According to Graham, “In order to be successful, you must first get and keep good PEOPLE, derive and maintain good POLICY, make sure there is adequate TRAINING regarding the policies, have appropriate SUPERVISION of workers to make sure policies are being followed and take appropriate DISCIPLINE when there is deviation from established policy.”
- If the proper recruitment efforts are in place, you can attract the broad, deep applicant pool that is necessary to provide the top-notch employees who reflect the relevant workforce of the community. If you don’t have: 1) smart people and 2) smart people that look like the community, you have a problem.
- Comprehensive background investigations should be taken seriously. Spend good money on them. Evaluating criminal records is not enough because many bad people do not get caught. If you do not conduct thorough background checks, you are begging for problems. Ongoing background checks (every five years) are recommended because people go bad over time and tragedies can occur.
- Make complete understanding of the probationary process part of onboarding for new employees so they understand the implication of their actions.
- Take meaningful performance evaluations seriously or do away with them. They are a written document prepared every year without a lot of thought and they can come back to bite you. When they are taken seriously, they can provide useful information, but nine out of 10 times they are not. We overrate people because we’re lazy and those reviews can be used against the employer in lawsuits and other conflicts.
- Without policy, you will have 10 different good employees approaching a task 10 different ways with 10 different results. Good employees need good policy. Standardize your best practices.
- Identify the HR tasks in each and every job description. Focus on high-risk tasks (i.e. how can an employee get get killed, hurt, sued or indicted?).
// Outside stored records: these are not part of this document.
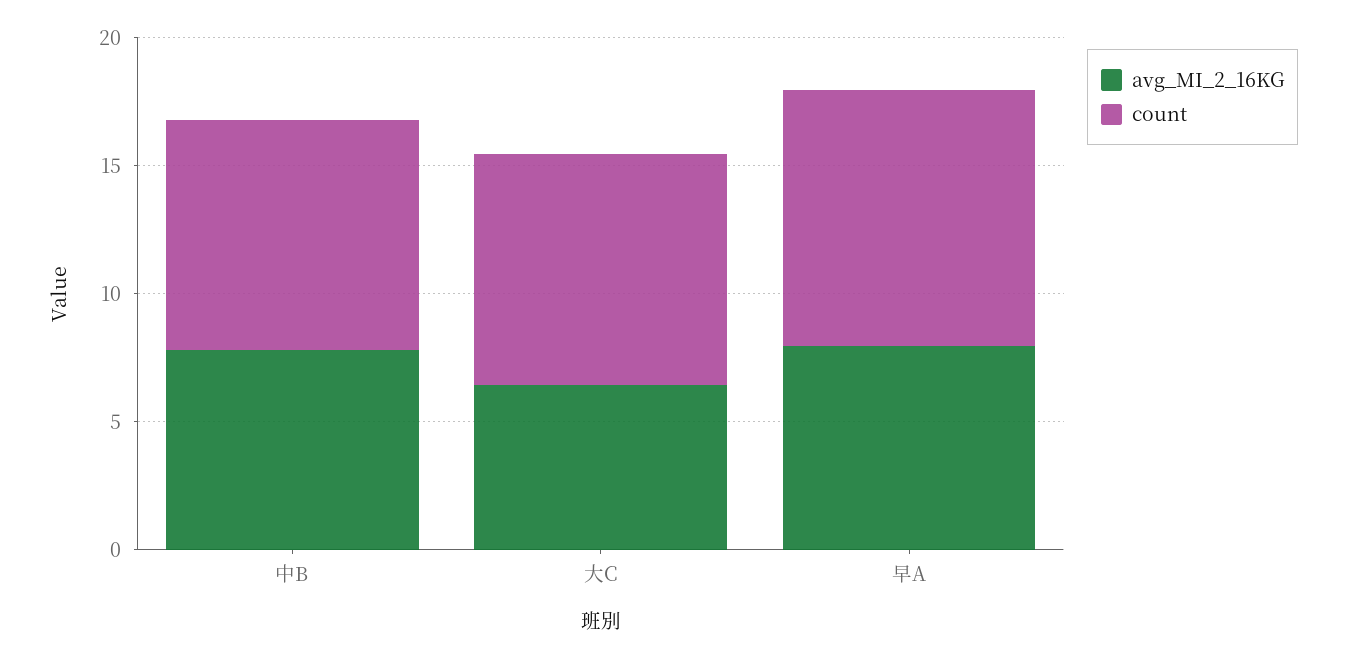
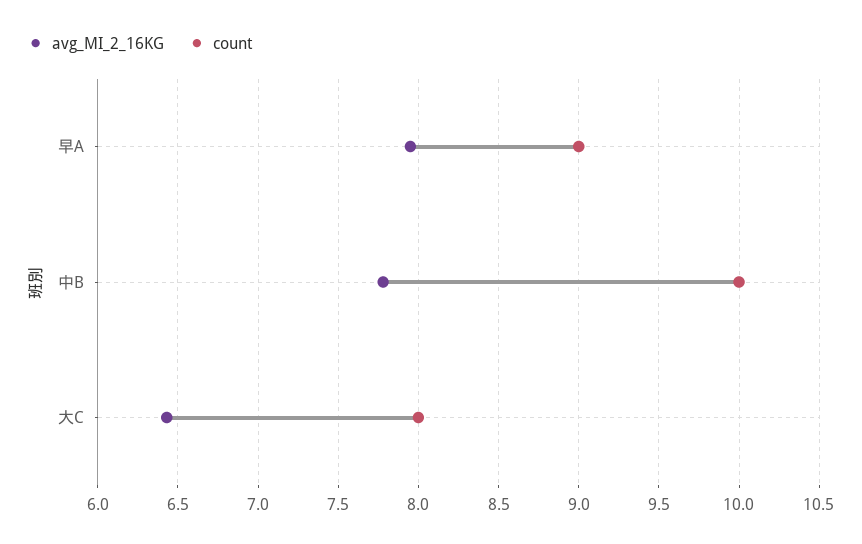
  {
    "avg_MI_2_16KG": {
      "中B": 7.8,
      "大C": 6.45,
      "早A": 7.95
    },
    "count": {
-     "中B": 9,
+     "中B": 10,
-     "大C": 9,
+     "大C": 8,
-     "早A": 10
+     "早A": 9
    }
  }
Include review by competent counsel and subject-matter experts annually.
- In addition, evaluate if you have all of the policies in place required by law.
- Make sure management and employees alike have total understanding of all policies put into place.
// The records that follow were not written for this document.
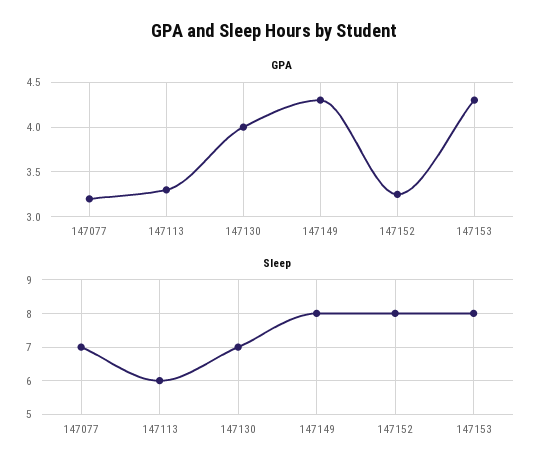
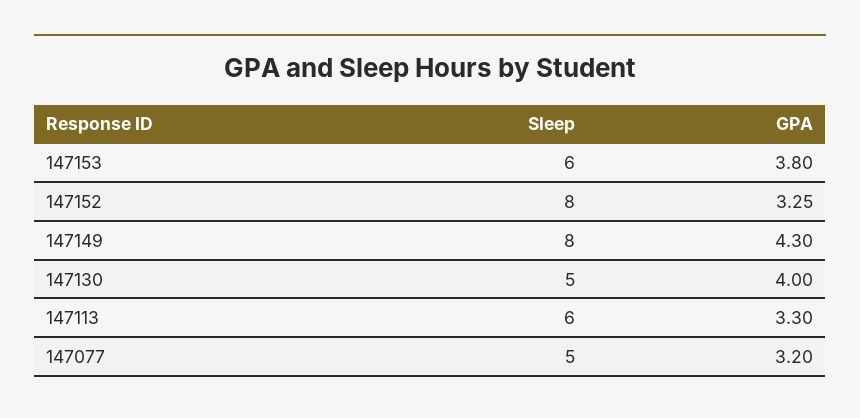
  {
    "GPA": {
      "147077": 3.2,
      "147113": 3.3,
      "147130": 4,
      "147149": 4.3,
      "147152": 3.25,
-     "147153": 4.3
+     "147153": 3.8
    },
    "Sleep": {
-     "147077": 7,
+     "147077": 5,
      "147113": 6,
-     "147130": 7,
+     "147130": 5,
      "147149": 8,
      "147152": 8,
-     "147153": 8
+     "147153": 6
    }
  }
- The employer is responsible for training. Repetitive training after an incident occurs is not enough, you must provide repetitive training up front. Training should focus highly on the core critical tasks – high risk, low frequency, with no time to think. These are the scenarios that need frequent, ongoing training.
- Every day must be a training day. A good strategy is playing the “what if” game.
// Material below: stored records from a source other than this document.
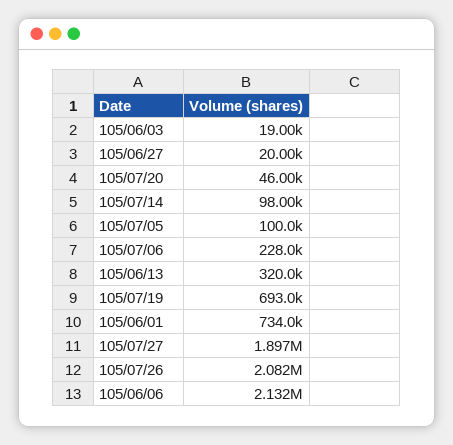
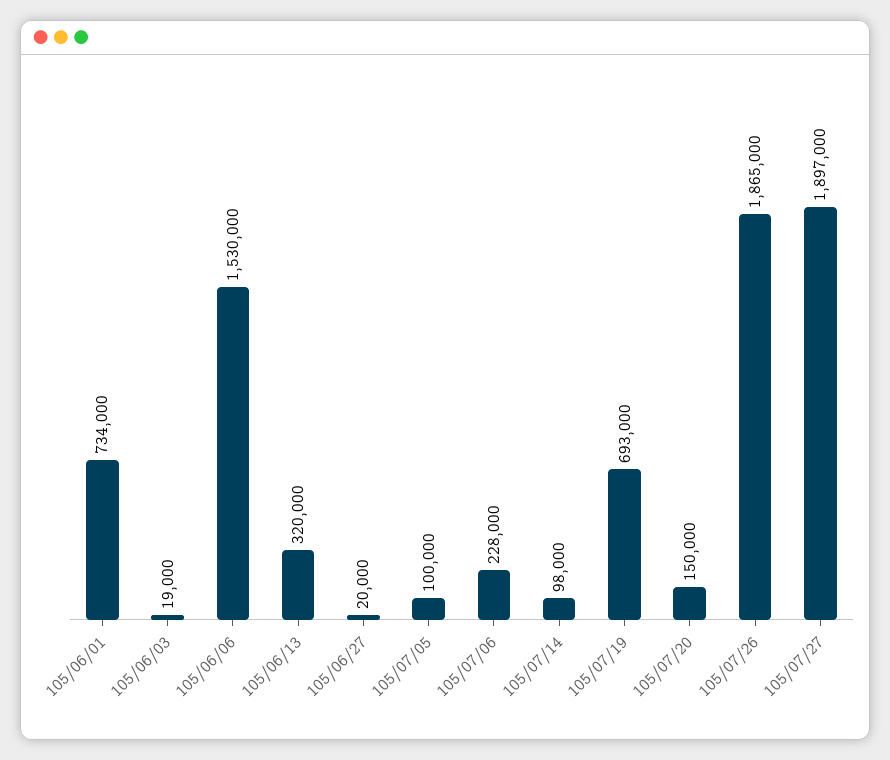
  {
    "105/06/03": 19000,
    "105/06/27": 20000,
-   "105/07/20": 46000,
+   "105/07/20": 150000,
    "105/07/14": 98000,
    "105/07/05": 100000,
    "105/07/06": 228000,
    "105/06/13": 320000,
    "105/07/19": 693000,
    "105/06/01": 734000,
    "105/07/27": 1897000,
-   "105/07/26": 2082000,
+   "105/07/26": 1865000,
-   "105/06/06": 2132000
+   "105/06/06": 1530000
  }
- Training should be provided by people who actually care about the training or it will fall flat. For consistency, training records are essential with proper documentation.
- Assessment and testing will help confirm if the training is working and if employees are familiar with policies and procedures.
- Someone has to ensure that the systems are being implemented and that is the role of the supervisor. Management creates the rules, supervisors must enforce them and employees must follow them.
- Supervisors must enforce all of the policies all of the time to all employees. Consistency is key.
- This can be checked through auditing, inspections and complaint investigation. People that think rules do not apply to them are a problem lying in wait. You must identify these individuals and correct it.
- Take the approach of trying to catch your people doing something right and then take the time to document it.
- Discipline is a function of policy – it is not dependent on consequences. It must be prompt, consistent, fair and impartial.
- HR and Civil Service must be involved early in the process. They are subject-matter experts in this area, so use them.
- There must be a clear line drawn on ethics issues. Mistakes can be fixed, however, intentional misconduct can not be tolerated. People who do bad things on purpose are in the wrong line of work.